Problem description: Word for word, repeat the entries, minus the pictures.
┌─ Source material
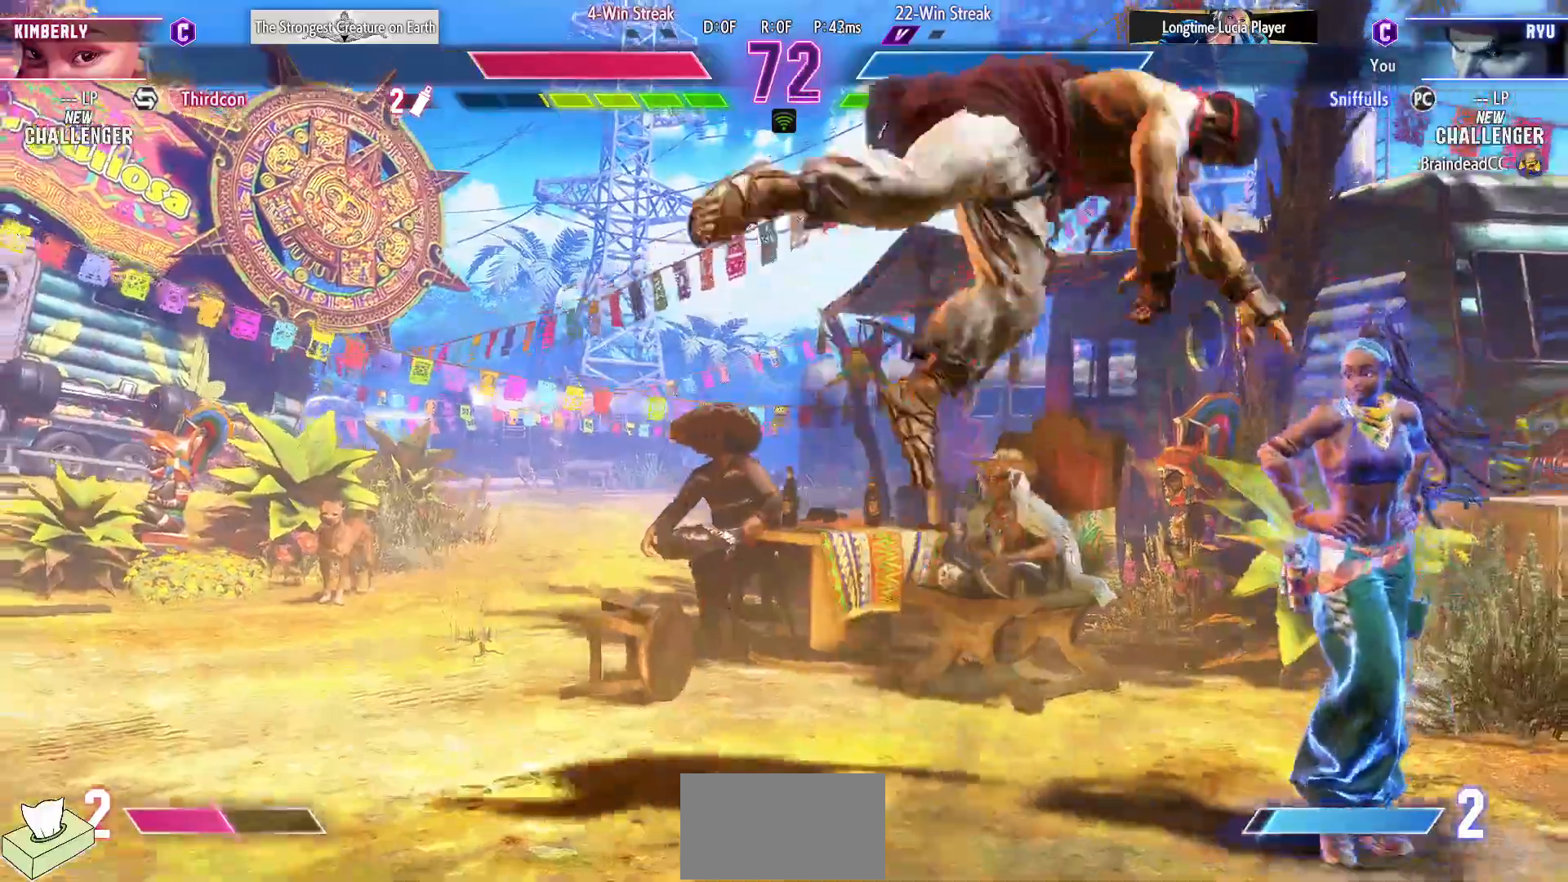
{"buttons": [], "events": []}
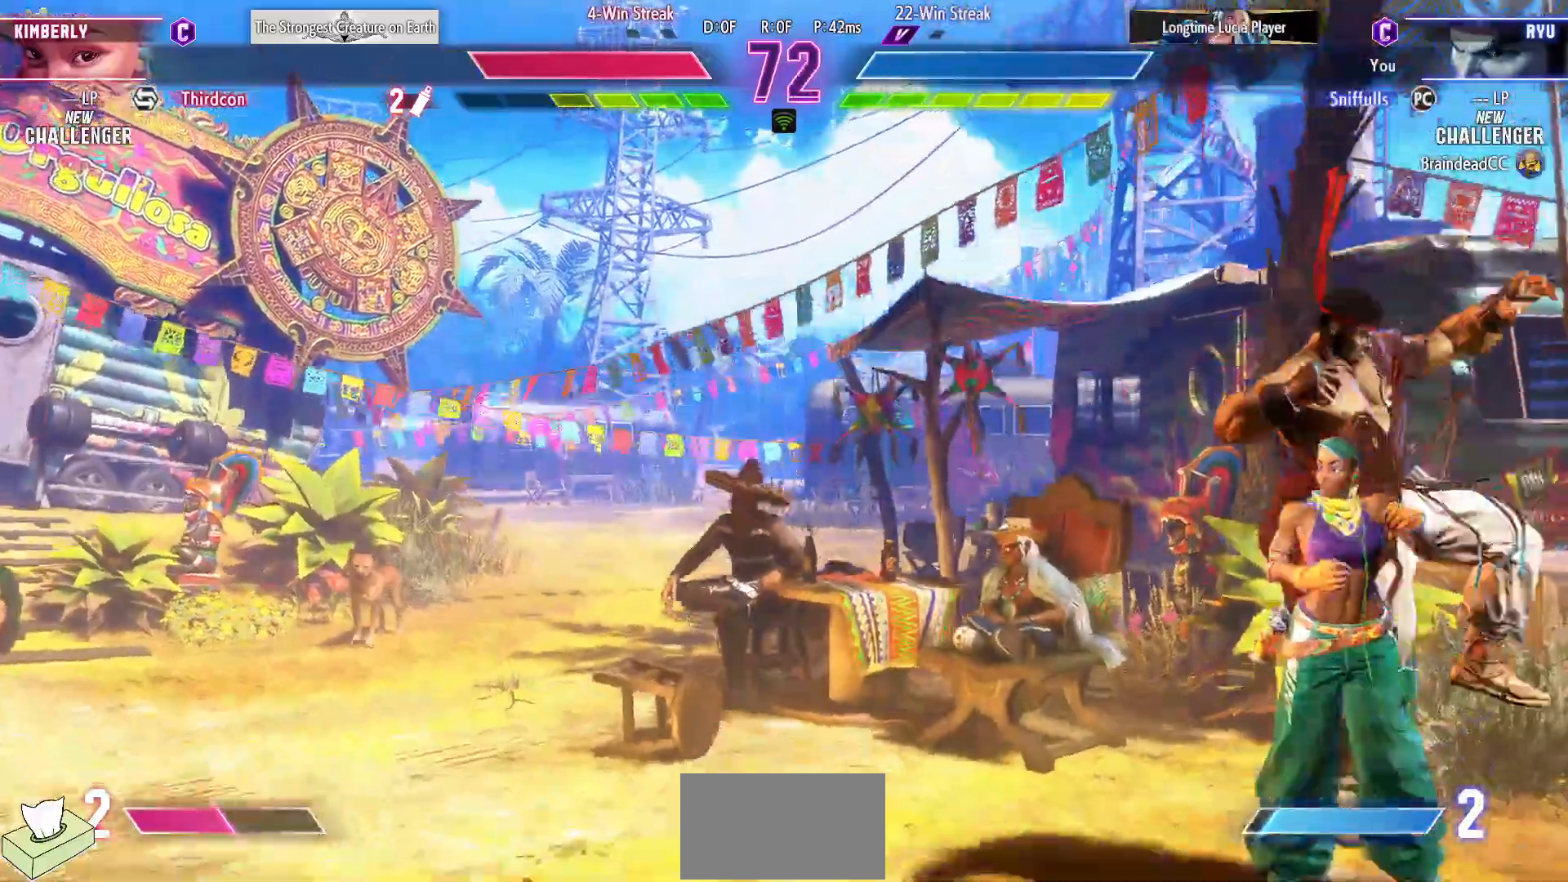
{"buttons": ["DPAD_LEFT"], "events": [[17, "CROSS", "down"], [17, "SQUARE", "down"], [83, "CROSS", "up"], [83, "SQUARE", "up"], [150, "CROSS", "down"], [150, "SQUARE", "down"], [233, "CROSS", "up"], [233, "SQUARE", "up"], [483, "DPAD_LEFT", "down"]]}
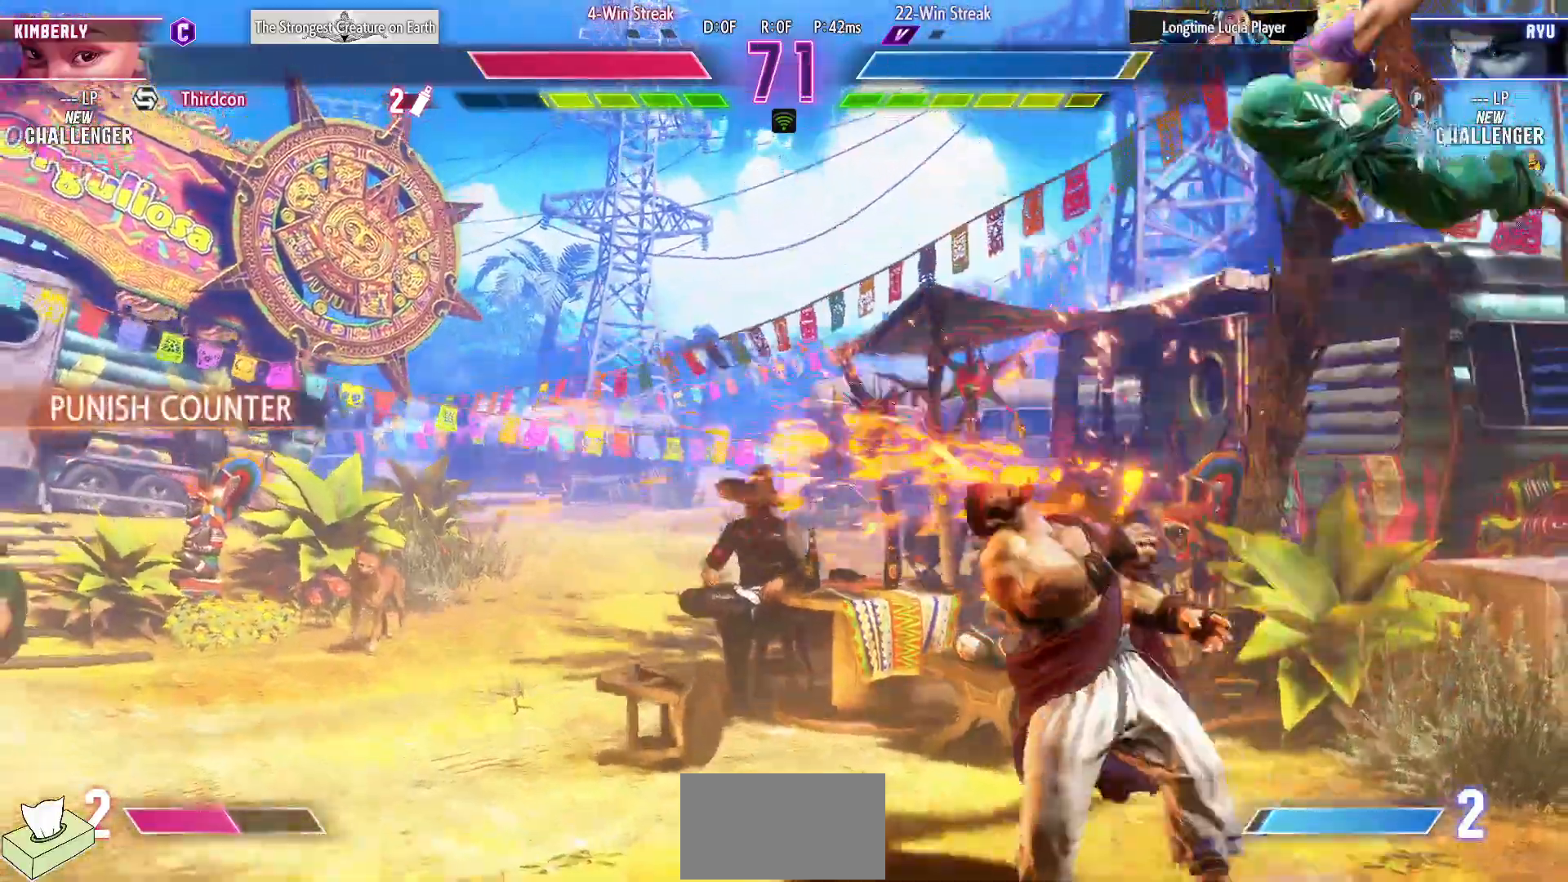
{"buttons": ["DPAD_LEFT"], "events": []}
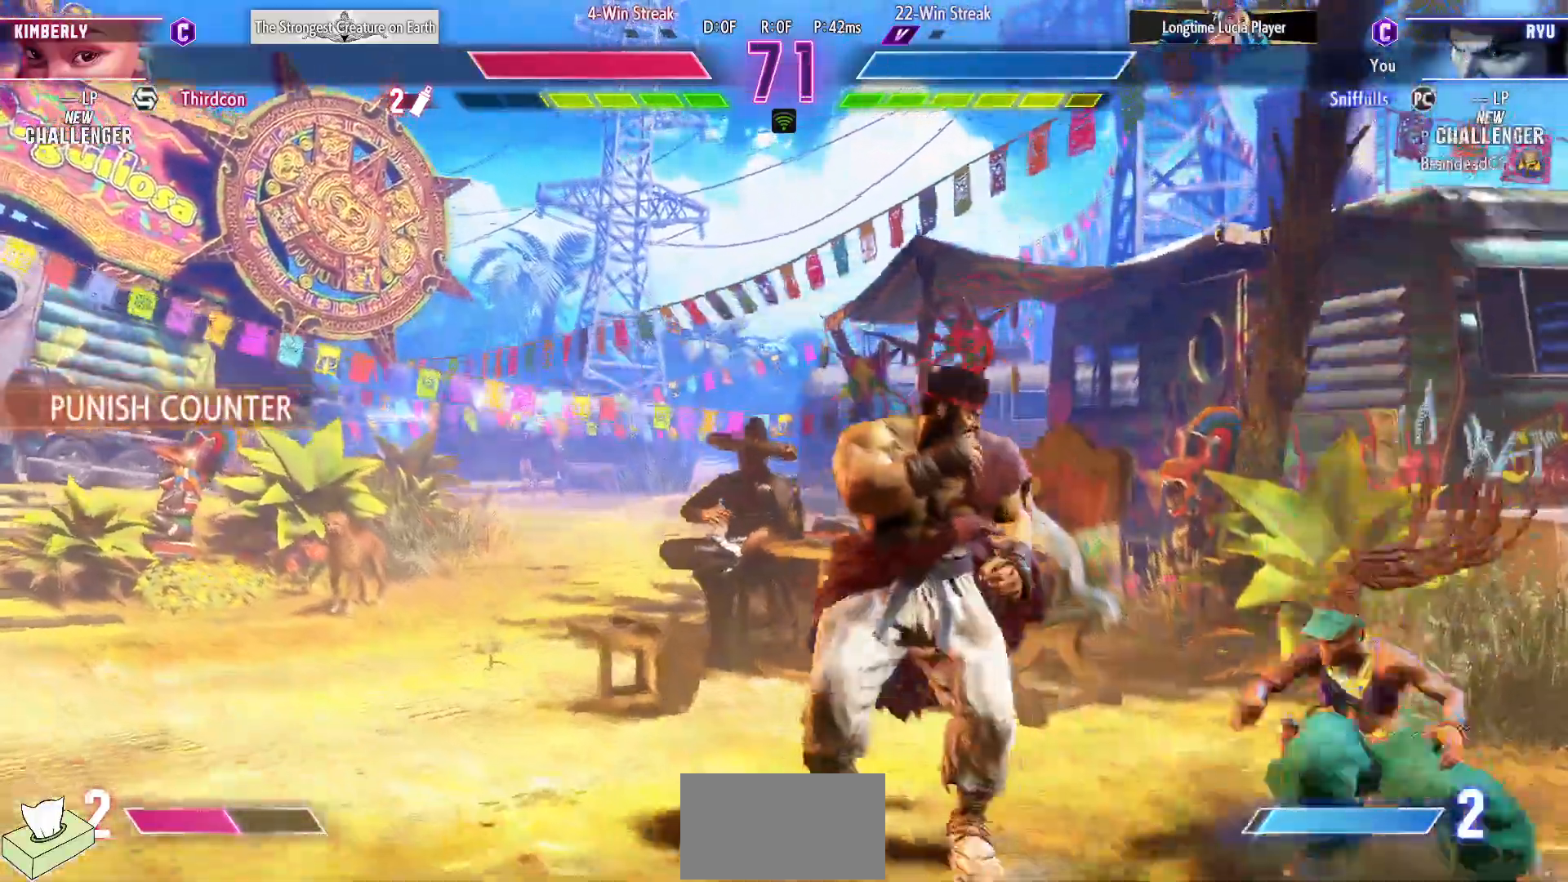
{"buttons": ["DPAD_DOWN", "DPAD_LEFT"], "events": [[183, "DPAD_LEFT", "up"], [200, "DPAD_UP", "down"], [350, "DPAD_UP", "up"], [350, "TRIANGLE", "down"], [417, "DPAD_DOWN", "down"], [450, "TRIANGLE", "up"], [483, "DPAD_LEFT", "down"]]}
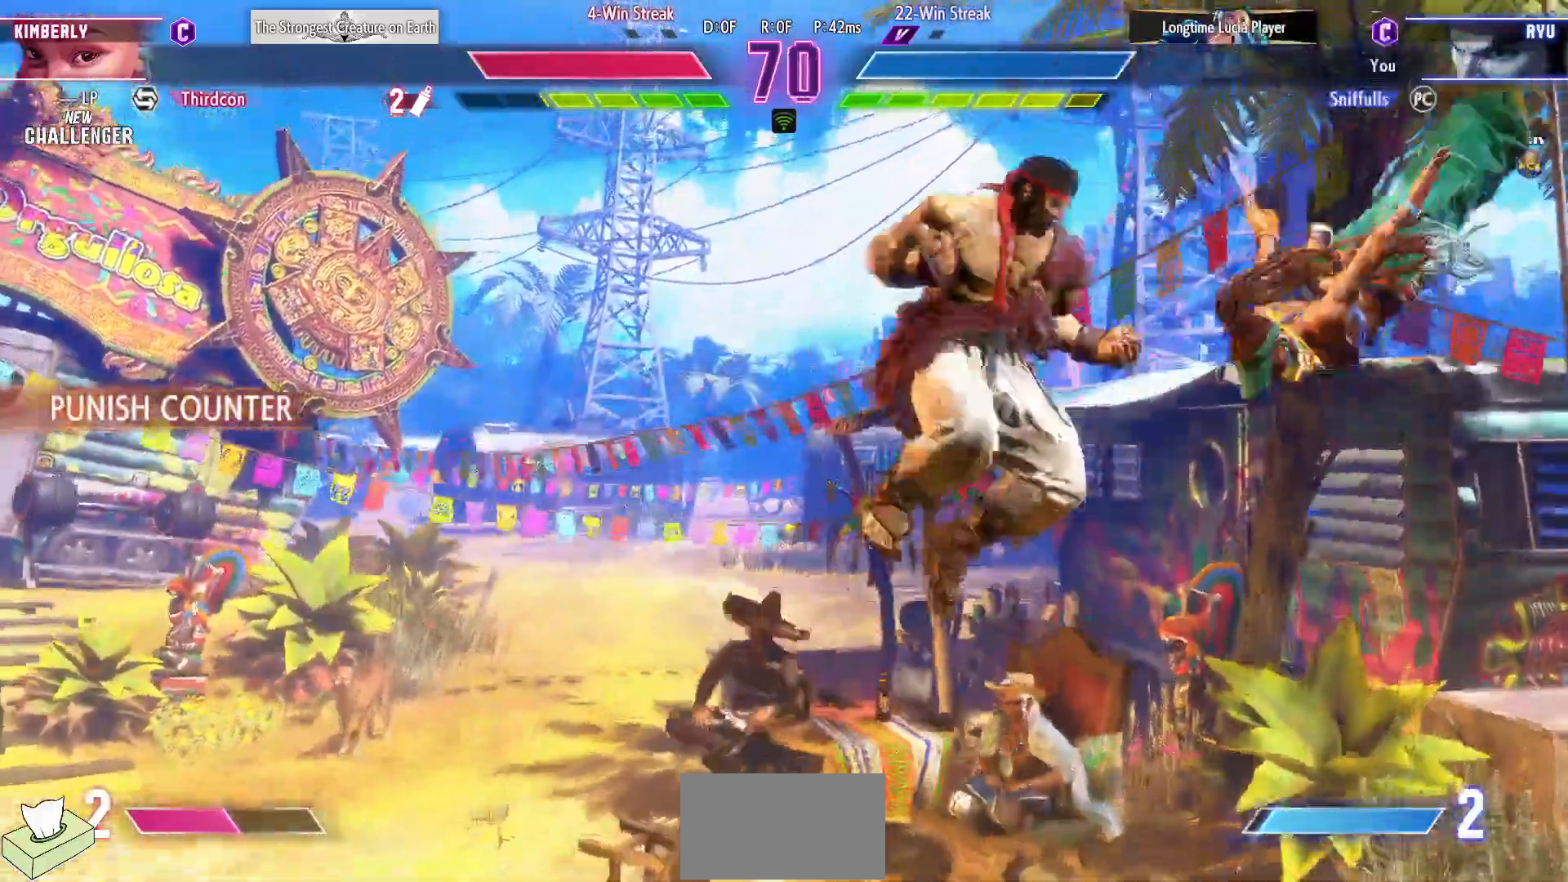
{"buttons": ["DPAD_DOWN", "DPAD_LEFT"], "events": [[17, "DPAD_DOWN", "up"], [50, "CIRCLE", "down"], [50, "CROSS", "down"], [83, "DPAD_LEFT", "up"], [117, "CIRCLE", "up"], [133, "CROSS", "up"], [367, "DPAD_DOWN", "down"], [433, "DPAD_LEFT", "down"]]}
└─
Written response:
{"buttons": [], "events": []}
{"buttons": ["DPAD_LEFT"], "events": [[17, "CROSS", "down"], [17, "SQUARE", "down"], [83, "CROSS", "up"], [83, "SQUARE", "up"], [150, "CROSS", "down"], [150, "SQUARE", "down"], [233, "CROSS", "up"], [233, "SQUARE", "up"], [483, "DPAD_LEFT", "down"]]}
{"buttons": ["DPAD_LEFT"], "events": []}
{"buttons": ["DPAD_DOWN", "DPAD_LEFT"], "events": [[183, "DPAD_LEFT", "up"], [200, "DPAD_UP", "down"], [350, "DPAD_UP", "up"], [350, "TRIANGLE", "down"], [417, "DPAD_DOWN", "down"], [450, "TRIANGLE", "up"], [483, "DPAD_LEFT", "down"]]}
{"buttons": ["DPAD_DOWN", "DPAD_LEFT"], "events": [[17, "DPAD_DOWN", "up"], [50, "CIRCLE", "down"], [50, "CROSS", "down"], [83, "DPAD_LEFT", "up"], [117, "CIRCLE", "up"], [133, "CROSS", "up"], [367, "DPAD_DOWN", "down"], [433, "DPAD_LEFT", "down"]]}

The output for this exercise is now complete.